After the Stars Fell

“ It slipped down the side of the sky,
passing by the other stars in its course.”
Oscar Wilde, The Star-Child

I. February 15, 2013

We heard the risen, ragged sun caught fire:
first, a shadow charcoaled over Chelyabinsk
and turned the air to gunpowder, then
a constellation of ignited smoke
cinched onto clouds and swam across the sky –
foreign rock transformed to shining yellow
walleye, shedding its molten scales of gold
over the unsuspecting, frozen ground.
We missed it all: the shattered glass and panic,
the ‘end of days’ written in Russian
blood on snow, the moment when the whole
of earth turbined onto herself, begged us
to let her go. We used to read “Old Earth
is dead,” not knowing that the sky would fall.

II. Dream, 1993

Instead of sky, there lies a sleeping black
between the clouds. I’m lost there in uncharted
dark. Sometimes, I am a ship with ghosts
for sails in waves of dying galaxies,
and other times, I’m body floating up
towards Cepheids, blinking blue ignited worlds
like newborn eyes’ first waking, forever
barely out of reach. To dream of falling
is the dream. To wake in flight. On fire.
Because I find a secret home in this,
unseen: the reaching, the return. Twenty years
ahead, the dust of our white dwarf falls
soft, soft as new snow, my mother says. But
in my hands, our star melts down to ashes.

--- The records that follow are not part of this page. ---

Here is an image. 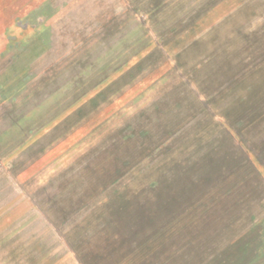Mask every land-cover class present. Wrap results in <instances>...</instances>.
I'll list each match as a JSON object with an SVG mask.
<instances>
[{
  "label": "rangeland",
  "instance_id": "1",
  "mask_svg": "<svg viewBox=\"0 0 264 264\" xmlns=\"http://www.w3.org/2000/svg\"><path fill=\"white\" fill-rule=\"evenodd\" d=\"M253 111L264 0H0V264L250 258L264 190L174 221L261 143Z\"/></svg>",
  "mask_w": 264,
  "mask_h": 264
},
{
  "label": "trees",
  "instance_id": "2",
  "mask_svg": "<svg viewBox=\"0 0 264 264\" xmlns=\"http://www.w3.org/2000/svg\"><path fill=\"white\" fill-rule=\"evenodd\" d=\"M248 99L249 98H245V100ZM249 118L250 121L248 122V128L253 123L255 124L264 118V111H253L248 114V119ZM224 129L229 131L227 134L231 133L228 126H224ZM260 139L261 143L252 150L242 143L237 146L238 150L236 151L235 156H239V158L241 157V160L237 161L235 166L227 167L229 166L228 163H226L230 158L229 154L221 160V163H226L225 168L222 166V169L219 170L218 174L221 175H219L216 180H213L210 190L206 189L200 192L198 198L189 204V206L175 218L176 221H174V227H176V233L179 237L190 240L203 233L206 227V221L215 212V209L219 204L223 205L226 201H233V203L240 201L241 203H244L258 195L256 190L259 192L264 190V134H262V137L258 140ZM207 154H209V150L206 151L205 155ZM201 158L199 160H201ZM199 160L196 159L194 162H199ZM195 181L199 182L200 177L195 178ZM259 219V224L257 225L261 226V238L250 250L252 254L251 257L245 258L240 262L224 261V264L227 262L228 264H252V259L254 258L257 262H259L260 259H264V216H261ZM249 229L250 228L245 231ZM237 238L238 237L236 236L232 240L229 239L230 244L228 247L233 244ZM177 251L180 252V250ZM253 255L254 258H252ZM209 262L210 261L206 264ZM262 264H264V262Z\"/></svg>",
  "mask_w": 264,
  "mask_h": 264
}]
</instances>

III. Fortuneteller’s Story-Song to My Parents, Timeless

Their question: why’s our child awake at night?

The reading: she dreams her histories, dark,
unresolved past lives. Look how “The Hanged Man”
stands, not hovers, ankle roped in solid air,
he demands, you wait. And cards reversed
won’t lie: the sky does not forgive abandonment.

Wait? For what? Is there nothing we can do?

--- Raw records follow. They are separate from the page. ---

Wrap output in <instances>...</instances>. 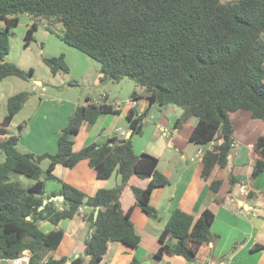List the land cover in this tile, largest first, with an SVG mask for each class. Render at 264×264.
Here are the masks:
<instances>
[{
    "label": "trees",
    "instance_id": "1",
    "mask_svg": "<svg viewBox=\"0 0 264 264\" xmlns=\"http://www.w3.org/2000/svg\"><path fill=\"white\" fill-rule=\"evenodd\" d=\"M21 13L33 18L25 31V46L37 28L35 19H45L51 32L56 31L54 24H60L58 37L99 63L101 81L129 77L139 87V92L131 93V99L138 100L143 90L149 104L142 111L135 106L127 110L131 129L127 138L113 135L74 151V136L83 122L91 126L102 114L121 113L113 104L87 98L86 104L77 105L68 117L57 138L56 152L35 154L17 149L19 133L8 135V126L27 93L21 91L7 98V112L0 121V151L4 156L0 162L1 259L17 258L28 251L27 264H63L67 257L55 258L50 253L63 237L59 223L79 215L80 207L91 229L84 248L87 264H100L109 242L138 247L140 236L130 217L132 208L124 211L121 207L123 187L131 176L147 180L144 187L131 185L130 189L135 206L144 215L158 219L150 196L154 189L169 183L158 170L155 155L133 150L132 137L141 133L151 105L180 107L182 113L174 127L194 117L189 140L202 146L214 142L201 156L203 179L215 167L227 166L233 147L231 113L244 110L264 121V0H0V21L4 25L0 28V80L33 76L32 68L23 70L4 59L8 34ZM43 62L52 74L67 71L63 54L44 57ZM253 150L258 158L251 178L264 172V135L258 136ZM44 159L48 164L43 170L39 164ZM80 160H87L98 179L106 180L116 171L120 181L89 194L54 175L56 165L72 168ZM18 175L32 181L24 183ZM48 179L61 183L49 194L45 190ZM228 180L231 184L239 181L231 173ZM221 183V179H211L209 187L216 192ZM53 195L63 198L49 201L40 209L43 199ZM257 197L255 208L261 211L264 192ZM213 220L214 213L208 208L195 218L176 207L160 231L159 247L153 256L181 255L189 263L206 264L213 242ZM42 221L53 228L43 230ZM170 236L176 239L174 244L166 241ZM263 246L256 244L253 249ZM82 262L81 257L71 259V264ZM129 264L140 262L133 257Z\"/></svg>",
    "mask_w": 264,
    "mask_h": 264
},
{
    "label": "crops",
    "instance_id": "2",
    "mask_svg": "<svg viewBox=\"0 0 264 264\" xmlns=\"http://www.w3.org/2000/svg\"><path fill=\"white\" fill-rule=\"evenodd\" d=\"M100 76L99 72L98 78ZM139 101V99L136 101L131 99L126 102L124 107L118 106L121 113L115 114V117L111 119L109 118L110 113H105L99 116L91 126H88L87 122H83L79 132L74 136L73 150L76 151L90 142H103L113 135L127 137L129 133L131 134V129L126 119V112L130 107L139 104ZM94 102L101 103V101ZM144 106L145 102L139 111H142ZM172 109L171 107L168 111L170 112ZM239 111L230 114L234 131L233 147L227 157V166L224 168L215 167L207 179L201 177V156L203 151L211 147L214 142L202 146L189 140V135L196 122L194 117H190V121L188 120L189 122L183 125L187 126L184 131L174 127L176 119L173 123L167 121L155 124L156 127L151 142L147 144L148 147L137 143L145 140L144 135L147 127L143 126L141 138L132 141L133 150L137 154L147 152L155 155L158 158L157 167L163 164V168L159 171L169 180L166 186L154 189L150 196V203L158 211L159 218L153 219L144 215L137 208L138 206H135L132 193L133 199L123 206L121 194L122 209L126 211L128 208H132L130 217L140 236V242L137 248L119 242H109L100 264H129L133 257H136L140 264H199L189 263L181 255L163 253L160 258L153 257L159 247L160 231L176 207L192 214L195 218L206 208L214 213L211 225L213 242L206 264H264V246L253 249L256 244L264 245V209L260 211L255 208V203L258 201L257 195L264 192V172L251 178V171L258 158L253 150V144L262 134L253 135L249 130L250 137L247 136L245 141H242L244 139L242 137L241 142L238 143L232 115H237ZM247 113V120H240L245 119L244 116L238 119V122L240 120L238 129L240 133L242 132L241 135L245 133L243 130H246L245 128L252 118L250 113ZM152 126L151 124L149 126L151 130ZM122 132H124L123 135L120 134ZM81 133H83L82 139H79L78 136ZM77 140L80 141L76 143ZM74 146H78V149H74ZM53 173L57 178L89 194H94L100 187L110 188L120 181V176L116 171L106 180L98 179L95 170L88 165L87 160H80L72 168L56 165ZM229 173L239 181L231 184L228 180ZM135 178L136 176L130 177L128 181L130 186L144 187L146 185L147 180L137 177V179L143 180L141 185L133 182ZM211 179H221L222 181L216 192L209 187ZM216 199L220 201L218 202ZM83 213L59 223L63 230V237L50 254L55 258L67 257V261L63 264H71V259L76 257H81L82 264H87L88 257L84 254V248L85 240L91 229L88 222L82 217ZM40 227L48 231L53 228V225L42 221ZM166 241L169 244H174L176 239L170 236ZM23 255L29 258L30 254L25 251Z\"/></svg>",
    "mask_w": 264,
    "mask_h": 264
},
{
    "label": "rangeland",
    "instance_id": "3",
    "mask_svg": "<svg viewBox=\"0 0 264 264\" xmlns=\"http://www.w3.org/2000/svg\"><path fill=\"white\" fill-rule=\"evenodd\" d=\"M18 16V24L8 34V53L4 59L23 70L32 68L34 72L31 79L25 80L16 76H8L0 80V121L7 112V98L21 91L26 92L27 96L22 108L14 115L8 126V135L20 134V139L16 145L19 151L53 154L57 150V137L61 130L66 127L68 117L77 105L86 104L88 98L91 102L101 101V103L106 102L113 104V106L124 107L126 102L131 100V93L134 90L139 92V87H136L134 80L129 77H123L119 81L108 79L101 81L98 78L99 63L78 49L66 44L58 37L57 33L61 29L60 24H54L56 31L51 32L47 28L45 19H35L37 28L33 31V38L25 46V31L32 23L33 18L25 13ZM3 26L0 21V28H3ZM60 54L64 56L67 71L60 70L56 74H52L49 67L43 62V58ZM140 93H142L139 98L140 103L135 106L137 110H140L144 102V109L148 107V100L144 91L140 90ZM171 107L173 109L169 112L168 110ZM181 113L182 109L178 106L151 105L147 115L143 118V126L147 127L144 135L145 140L137 143L147 146L148 142L150 143L152 140L155 124L166 123L167 121L173 123ZM247 115L248 113L244 110H240L237 115H232L238 143L241 142L242 137H244L242 141H245L247 136L250 137L249 130L252 131L253 135L258 133L264 135V121L255 118L249 120L250 123L246 126V130H243L245 133L243 132L244 134L241 135L242 132L240 133L238 129L239 123L240 120H247ZM243 116L245 119H240ZM113 117H115V114L109 115L110 119ZM189 118L180 125L179 129L181 131L187 129V126L183 125L190 121ZM238 119H240L239 122ZM150 124L153 125L152 130L149 127ZM19 125H22L21 130H19ZM142 134L143 129L140 134L133 135L132 141L139 140ZM82 135L83 133L78 138L82 139ZM79 141L77 140L76 143ZM77 147L74 146V149H78ZM3 160L4 156L0 151V162ZM47 164L48 160L44 159L39 165L44 170ZM157 168L161 170L163 164H160ZM18 176L24 183L32 181L22 175ZM133 182L143 184V180L137 179V177L133 179ZM60 185L58 179L45 180L48 194L52 190L58 189ZM131 193L130 183L127 182L122 190L123 206L133 199Z\"/></svg>",
    "mask_w": 264,
    "mask_h": 264
},
{
    "label": "built area",
    "instance_id": "4",
    "mask_svg": "<svg viewBox=\"0 0 264 264\" xmlns=\"http://www.w3.org/2000/svg\"><path fill=\"white\" fill-rule=\"evenodd\" d=\"M120 134H124V132L120 133ZM201 152V151H200ZM78 212L79 213H82L83 212V208H79L78 209ZM27 261H28V257L27 256H20V257H17V258H13V259H1L0 258V262H2L3 264H27Z\"/></svg>",
    "mask_w": 264,
    "mask_h": 264
},
{
    "label": "water",
    "instance_id": "5",
    "mask_svg": "<svg viewBox=\"0 0 264 264\" xmlns=\"http://www.w3.org/2000/svg\"><path fill=\"white\" fill-rule=\"evenodd\" d=\"M129 135H130V133H129ZM129 135H127V137L129 136ZM127 137H125V138H127ZM62 196L61 195H53V196H50V197H48V198H46V199H43V201H42V205L39 207L40 209L47 203V202H49V201H52V200H62ZM97 213H98V208H96V210H95V212H94V219L96 218V216H97Z\"/></svg>",
    "mask_w": 264,
    "mask_h": 264
}]
</instances>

Give her back. Lift her to the stars she left.
Or, one of you can take her darkness,
carry it. Song and story and night.

But all across the world the stars have fallen.
We have no place when most are orphan,
and all the rest are calling, calling out
for light: child-kings to rise out of the dust.

IV. Sky in May, Today

All are out. Corvus: failed crow, thrown up
for the sky to swallow whole; Virgo: maiden-
mother, setting all her children-lights aglow;
Musca: bright, unnoticed housefly; and
Centaurus, half-man, half-beast, so wounded,
he earned a place among the heavens.
I know them by their history, the way
a heritage is known, so when they stray
from home, go dark, I’ll find them, like a part
of flesh, a sureness felt for during sleep.
This far outside the city, night reaches
the ground. The buried touch the burning and
exchange their fairytale for flight, only
to find a place among uncertain stars.

V. Childhood, Year Unknown

Remember the night the power went out:
Dad balancing atop the skeleton
of an un-built house, reaching for the sky?
Recall the worry: would he find his way
or fall, body glowing against the dark
like that child who fell out of the sky but
never came home again? For calm, you sang
of gypsy fortune tellers fanning cards
across their velvet shawls like universes
they could map and trace and understand.
Look how they shape the future out of suns
beside a campfire that won’t die down?
Mother, sing me the story of that night.
I only remember the lack of light.

 

*Note: “February 15, 2013”, the opening poem of the sonnet-sequence “After the Stars Fell” first appeared in Berfrois.